そんな彼女に奇妙な症状が現れ始めました。
(1)手のしびれ
(2)手に力が入らない
(3)もの忘れ
(4)目のかすみ
(5)右半身不随
 脳梗塞
<なぜ、夏風邪から脳梗塞に?>
「脳梗塞」とは、脳の血管に血の塊がつまり、脳の一部が壊死、最悪の場合、死に至る恐ろしい病。H・Sさんが脳梗塞になった原因は、あの夏風邪にありました。

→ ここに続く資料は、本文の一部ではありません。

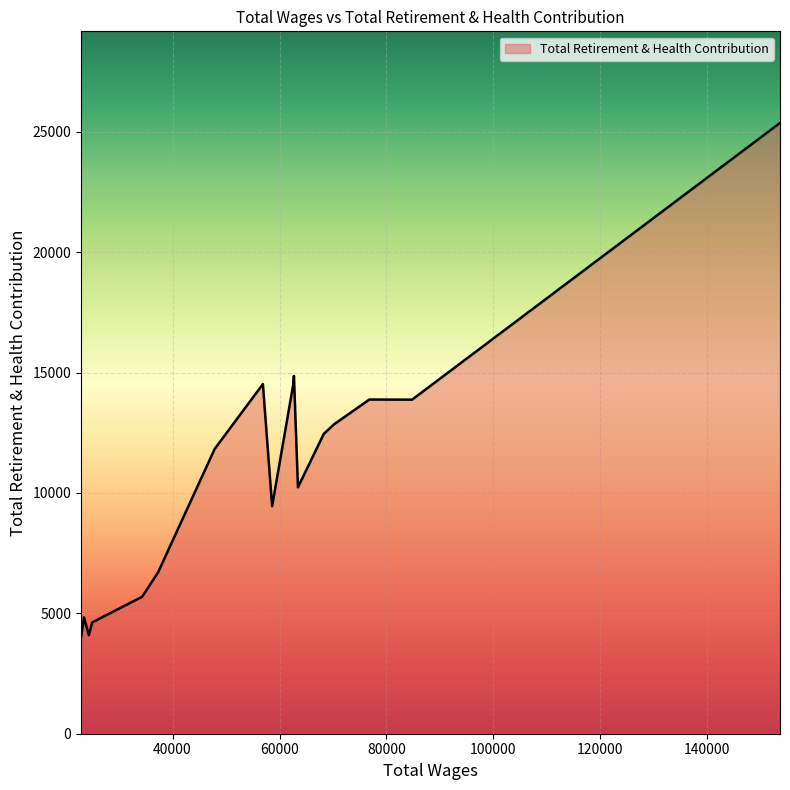

What is the difference between the maximum and minimum values?

21376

風邪をひいていたH・Sさんの体は熱を放散させるため、大量の汗をかいていました。その量は、一日およそ2リットル。通常の3倍もの水分が知らないうちに体から失われていたのです。こうして常に脱水症状を起こしていたH・Sさんの血は、いわゆる「濃縮型血液」になっていました。それでもこの段階で風邪を治していれば良かったのですが、H・Sさんは無理をして仕事に復帰してしまいました。連日30度をこえる真夏日の条件下では、1時間に1リットル近い水分を失ってしまう場合もあります。忙しさに追われ、十分な水分補給をしなかったH・Sさんの血液はさらに濃縮され、ついにその血管に血の塊、血栓が出来てしまいました。H・Sさんを最初に襲った「手の症状」は、血栓のかけらがはがれ、脳の右手の感覚をコントロールする部分を詰まらせたため。さらに「物忘れ」や「目のかすみ」も、血栓が脳の様々な箇所につまった結果、起きたもの。しかし、出来て間もない血栓は柔らかく、一度血管に詰まっても自然に溶けてしまい、脳細胞はすぐに機能を回復、症状も消えてしまいます。しかし、運命の日、炎天下にも関わらず、無理をしたH・Sさん。彼女の体は大量の水分を失い、血液はこれ以上ないほどに濃縮され、ついに頸動脈に巨大な血栓をつくり出していました。それにも関わらず、その後、クーラーの効いたビルの中に入ったH・Sさん。急激な気温低下によって、彼女の血管は一気に収縮。激しくなった血流が、頸動脈にできた巨大な血栓を根こそぎ押し流してしまいました。その結果、巨大な血栓は脳の太い血管を完全に塞いでしまい、脳の左側に広い範囲に渡る壊死を招いたのです。
現在、毎年およそ20万人の日本人が脳梗塞を発病しています。中でも、夏場に起きてしまう要因として、夏風邪からくる脱水症状が意外にも多くあげられているのです。